COMMERCIAL fisherman Neville Hutchins is fast approaching his 70th birthday, but retirement is not in his sights despite facing the loss of his netting licence in March.
He is so entrenched is his routine of throwing out the nets every evening at dusk and offering his catch for sale at Fisherman’s Beach, Mornington that he couldn’t contemplate taking the six-figure payout – rumoured to be at least $500,000 – offered when the state government began its phase out of commercial net fishing in 2018.
Instead, he stayed on to do what he loves and knows best, well aware that the licence buy-back would be enforced in 2022 and only a portion of the original compensation amount would be available.
“It was never about the money. I just wanted to keep doing what I have always done, and what my family has done before me,” Mr Hutchins said.
He has met thousands of people over the years on the beach and is regarded as something of a local icon, even experiencing a brief moment of international fame when a mural of his image gained more attention than intended (“Mural covered up over ‘copy’ claims” The News 11/1/22).
“Some of my locals came down just before Christmas to tell me there was a mural of me painted in Main Street, and then a bit later people came down and told me it had been mysteriously removed,” he said.
“Apparently a guy overseas saw it online and said it was pretty much a copy of another artist’s painting in Germany but with my face, so the council had to cover it over,” he said.
“Yeah, it was a certainly strange, not what anyone expected – all I knew was someone took a picture of me for a mural and then, as quickly as it appeared on the wall, it was gone.”
Mural controversies aside, Port Phillip and its riches are the topics that Hutchins knows best. He comes from a long line of fishers, with the first Hutchins fishermen navigating the bay in the 1800s.
Like his father Bill, and his grandfather Thomas before that, Hutchins can spot the fish just by looking out from the cliffs and believes sustainability of the industry was never in doubt.
“I’ve been coming here with my parents since I was a baby, when mum would put me in a fish box covered with a blanket on the beach while she helped dad,” he said.
“I grew up here, Port Phillip was our paddock, and I know there are plenty of fish out there.”
In the 1980s Hutchins bought his own licence and for years worked with his brother Dalton, together selling about 20 tonne of fresh fish annually, made up of schnapper, whiting, salmon, garfish and mullet.

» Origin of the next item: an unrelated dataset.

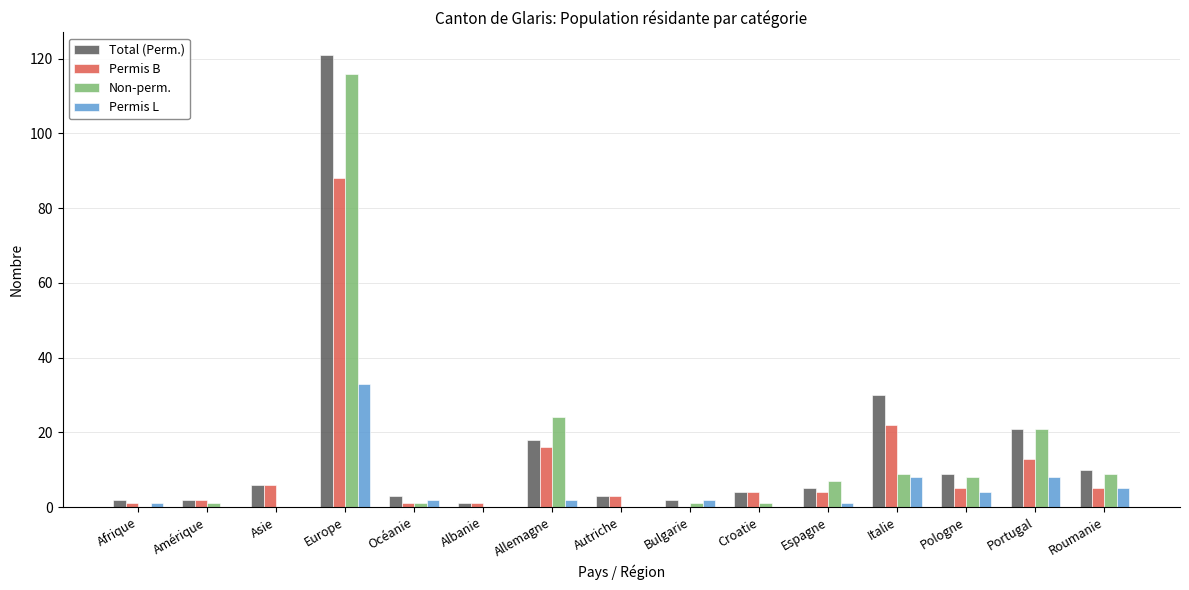

Where does the Total (Perm.) series first go above 5?

Asie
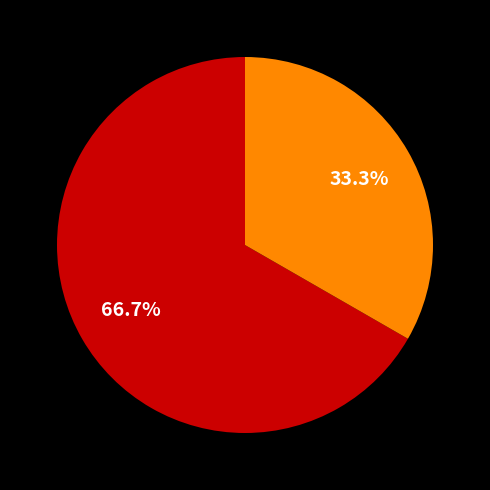

Does any single category account for the majority?

Yes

But the fate of net fishing was sealed in 2015 when the Labor government introduced legislation for the buy-back of licences as a way to benefit the environment and recreational fishers.
Since then, most of the 43 access licences have been bought back, and this year only about eight will remain with the netting entitlements removed.
While it won’t be the end of the show for Mr Hutchins, who will still have a line fishing licence and will continue to sell from the heritage-listed hut that is now a part of the beach landscape, his months of operation and catch size will be significantly reduced.
“Well, it’s a change, but it’s not the end, I’ll be fishing as long as I can…it might mean I have an eight-month holiday every year, but I’ll still be here in some way,” he said.
Mr Hutchins is pessimistic about what the loss of netting rights will mean for customers who want locally caught, fresh fish, but says he is proud to continue to play a small part in the supply-and-demand equation.
“It’s going to be harder to get fresh fish that’s been caught here in Port Phillip, for sure, there just aren’t many of us left,” he said. ‘’But hopefully I’ll still be here for a few more years.”